▶ **WORK INSTRUCTION**
Line by line, transcribe the data shown below.

▶ **RECORDS PROVIDED**
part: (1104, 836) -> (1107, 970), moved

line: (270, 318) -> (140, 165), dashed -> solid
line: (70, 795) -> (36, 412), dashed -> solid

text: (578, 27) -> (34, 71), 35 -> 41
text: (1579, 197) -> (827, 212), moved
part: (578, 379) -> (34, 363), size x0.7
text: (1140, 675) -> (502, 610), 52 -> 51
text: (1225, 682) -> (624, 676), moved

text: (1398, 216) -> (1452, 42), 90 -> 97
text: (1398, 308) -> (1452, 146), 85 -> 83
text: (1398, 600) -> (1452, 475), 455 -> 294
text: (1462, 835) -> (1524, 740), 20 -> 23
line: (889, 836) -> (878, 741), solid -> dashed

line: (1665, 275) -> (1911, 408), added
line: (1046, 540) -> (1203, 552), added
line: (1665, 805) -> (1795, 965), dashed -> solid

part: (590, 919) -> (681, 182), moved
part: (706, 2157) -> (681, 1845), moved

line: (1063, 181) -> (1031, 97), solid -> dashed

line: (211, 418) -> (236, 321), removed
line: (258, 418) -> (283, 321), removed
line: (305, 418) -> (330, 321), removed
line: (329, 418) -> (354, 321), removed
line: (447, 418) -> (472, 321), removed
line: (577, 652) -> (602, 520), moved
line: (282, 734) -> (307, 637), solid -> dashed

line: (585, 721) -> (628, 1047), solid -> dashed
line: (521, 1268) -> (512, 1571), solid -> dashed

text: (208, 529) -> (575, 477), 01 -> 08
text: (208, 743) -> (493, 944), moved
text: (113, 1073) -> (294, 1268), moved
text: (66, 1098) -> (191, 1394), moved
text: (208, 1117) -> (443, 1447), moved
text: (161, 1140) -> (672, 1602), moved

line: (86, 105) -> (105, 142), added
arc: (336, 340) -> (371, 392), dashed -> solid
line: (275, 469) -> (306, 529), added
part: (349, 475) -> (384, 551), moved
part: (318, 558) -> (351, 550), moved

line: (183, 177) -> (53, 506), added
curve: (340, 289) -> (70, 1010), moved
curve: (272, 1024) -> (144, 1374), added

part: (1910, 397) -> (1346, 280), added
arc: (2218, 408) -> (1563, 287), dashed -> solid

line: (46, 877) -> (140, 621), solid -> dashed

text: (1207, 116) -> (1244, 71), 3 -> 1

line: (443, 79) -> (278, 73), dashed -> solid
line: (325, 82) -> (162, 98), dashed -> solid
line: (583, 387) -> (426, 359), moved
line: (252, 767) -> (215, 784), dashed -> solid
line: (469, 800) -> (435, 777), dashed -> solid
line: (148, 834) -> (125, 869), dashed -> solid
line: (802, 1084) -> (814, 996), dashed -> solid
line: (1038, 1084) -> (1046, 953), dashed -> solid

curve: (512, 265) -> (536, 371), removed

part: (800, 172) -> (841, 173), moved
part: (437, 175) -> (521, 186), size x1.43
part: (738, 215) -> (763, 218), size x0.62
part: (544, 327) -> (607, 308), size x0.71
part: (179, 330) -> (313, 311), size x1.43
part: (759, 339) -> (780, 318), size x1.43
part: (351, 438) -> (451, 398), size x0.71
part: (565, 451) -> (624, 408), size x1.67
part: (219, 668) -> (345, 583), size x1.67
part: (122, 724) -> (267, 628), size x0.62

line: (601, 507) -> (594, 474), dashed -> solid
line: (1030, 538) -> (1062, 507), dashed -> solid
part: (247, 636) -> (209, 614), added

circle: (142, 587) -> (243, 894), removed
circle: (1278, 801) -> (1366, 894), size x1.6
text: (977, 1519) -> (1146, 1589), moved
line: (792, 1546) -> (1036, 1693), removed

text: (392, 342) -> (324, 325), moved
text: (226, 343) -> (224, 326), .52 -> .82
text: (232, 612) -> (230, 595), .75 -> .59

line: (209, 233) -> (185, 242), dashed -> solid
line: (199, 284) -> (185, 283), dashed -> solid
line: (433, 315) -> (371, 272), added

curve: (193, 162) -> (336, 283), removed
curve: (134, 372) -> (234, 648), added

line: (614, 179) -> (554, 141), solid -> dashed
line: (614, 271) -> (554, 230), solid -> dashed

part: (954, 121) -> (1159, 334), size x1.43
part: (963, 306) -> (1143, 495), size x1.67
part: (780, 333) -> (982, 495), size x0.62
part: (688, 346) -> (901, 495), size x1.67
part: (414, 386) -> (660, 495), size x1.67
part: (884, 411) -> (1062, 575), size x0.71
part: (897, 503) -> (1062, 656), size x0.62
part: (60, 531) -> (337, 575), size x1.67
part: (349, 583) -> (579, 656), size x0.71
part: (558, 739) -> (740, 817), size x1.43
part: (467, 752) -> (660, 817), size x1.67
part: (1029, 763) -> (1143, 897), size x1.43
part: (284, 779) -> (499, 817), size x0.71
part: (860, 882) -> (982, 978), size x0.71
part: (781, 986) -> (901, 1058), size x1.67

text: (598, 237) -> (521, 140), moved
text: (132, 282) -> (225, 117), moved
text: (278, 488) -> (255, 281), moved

▶ **OUTPUT FOR THIS EXERCISE**
part: (1104, 836) -> (1107, 970), moved

line: (270, 318) -> (140, 165), dashed -> solid
line: (70, 795) -> (36, 412), dashed -> solid

text: (578, 27) -> (34, 71), 35 -> 41
text: (1579, 197) -> (827, 212), moved
part: (578, 379) -> (34, 363), size x0.7
text: (1140, 675) -> (502, 610), 52 -> 51
text: (1225, 682) -> (624, 676), moved

text: (1398, 216) -> (1452, 42), 90 -> 97
text: (1398, 308) -> (1452, 146), 85 -> 83
text: (1398, 600) -> (1452, 475), 455 -> 294
text: (1462, 835) -> (1524, 740), 20 -> 23
line: (889, 836) -> (878, 741), solid -> dashed

line: (1665, 275) -> (1911, 408), added
line: (1046, 540) -> (1203, 552), added
line: (1665, 805) -> (1795, 965), dashed -> solid

part: (590, 919) -> (681, 182), moved
part: (706, 2157) -> (681, 1845), moved

line: (1063, 181) -> (1031, 97), solid -> dashed

line: (211, 418) -> (236, 321), removed
line: (258, 418) -> (283, 321), removed
line: (305, 418) -> (330, 321), removed
line: (329, 418) -> (354, 321), removed
line: (447, 418) -> (472, 321), removed
line: (577, 652) -> (602, 520), moved
line: (282, 734) -> (307, 637), solid -> dashed

line: (585, 721) -> (628, 1047), solid -> dashed
line: (521, 1268) -> (512, 1571), solid -> dashed

text: (208, 529) -> (575, 477), 01 -> 08
text: (208, 743) -> (493, 944), moved
text: (113, 1073) -> (294, 1268), moved
text: (66, 1098) -> (191, 1394), moved
text: (208, 1117) -> (443, 1447), moved
text: (161, 1140) -> (672, 1602), moved

line: (86, 105) -> (105, 142), added
arc: (336, 340) -> (371, 392), dashed -> solid
line: (275, 469) -> (306, 529), added
part: (349, 475) -> (384, 551), moved
part: (318, 558) -> (351, 550), moved

line: (183, 177) -> (53, 506), added
curve: (340, 289) -> (70, 1010), moved
curve: (272, 1024) -> (144, 1374), added

part: (1910, 397) -> (1346, 280), added
arc: (2218, 408) -> (1563, 287), dashed -> solid

line: (46, 877) -> (140, 621), solid -> dashed

text: (1207, 116) -> (1244, 71), 3 -> 1

line: (443, 79) -> (278, 73), dashed -> solid
line: (325, 82) -> (162, 98), dashed -> solid
line: (583, 387) -> (426, 359), moved
line: (252, 767) -> (215, 784), dashed -> solid
line: (469, 800) -> (435, 777), dashed -> solid
line: (148, 834) -> (125, 869), dashed -> solid
line: (802, 1084) -> (814, 996), dashed -> solid
line: (1038, 1084) -> (1046, 953), dashed -> solid

curve: (512, 265) -> (536, 371), removed

part: (800, 172) -> (841, 173), moved
part: (437, 175) -> (521, 186), size x1.43
part: (738, 215) -> (763, 218), size x0.62
part: (544, 327) -> (607, 308), size x0.71
part: (179, 330) -> (313, 311), size x1.43
part: (759, 339) -> (780, 318), size x1.43
part: (351, 438) -> (451, 398), size x0.71
part: (565, 451) -> (624, 408), size x1.67
part: (219, 668) -> (345, 583), size x1.67
part: (122, 724) -> (267, 628), size x0.62

line: (601, 507) -> (594, 474), dashed -> solid
line: (1030, 538) -> (1062, 507), dashed -> solid
part: (247, 636) -> (209, 614), added

circle: (142, 587) -> (243, 894), removed
circle: (1278, 801) -> (1366, 894), size x1.6
text: (977, 1519) -> (1146, 1589), moved
line: (792, 1546) -> (1036, 1693), removed

text: (392, 342) -> (324, 325), moved
text: (226, 343) -> (224, 326), .52 -> .82
text: (232, 612) -> (230, 595), .75 -> .59

line: (209, 233) -> (185, 242), dashed -> solid
line: (199, 284) -> (185, 283), dashed -> solid
line: (433, 315) -> (371, 272), added

curve: (193, 162) -> (336, 283), removed
curve: (134, 372) -> (234, 648), added

line: (614, 179) -> (554, 141), solid -> dashed
line: (614, 271) -> (554, 230), solid -> dashed

part: (954, 121) -> (1159, 334), size x1.43
part: (963, 306) -> (1143, 495), size x1.67
part: (780, 333) -> (982, 495), size x0.62
part: (688, 346) -> (901, 495), size x1.67
part: (414, 386) -> (660, 495), size x1.67
part: (884, 411) -> (1062, 575), size x0.71
part: (897, 503) -> (1062, 656), size x0.62
part: (60, 531) -> (337, 575), size x1.67
part: (349, 583) -> (579, 656), size x0.71
part: (558, 739) -> (740, 817), size x1.43
part: (467, 752) -> (660, 817), size x1.67
part: (1029, 763) -> (1143, 897), size x1.43
part: (284, 779) -> (499, 817), size x0.71
part: (860, 882) -> (982, 978), size x0.71
part: (781, 986) -> (901, 1058), size x1.67

text: (598, 237) -> (521, 140), moved
text: (132, 282) -> (225, 117), moved
text: (278, 488) -> (255, 281), moved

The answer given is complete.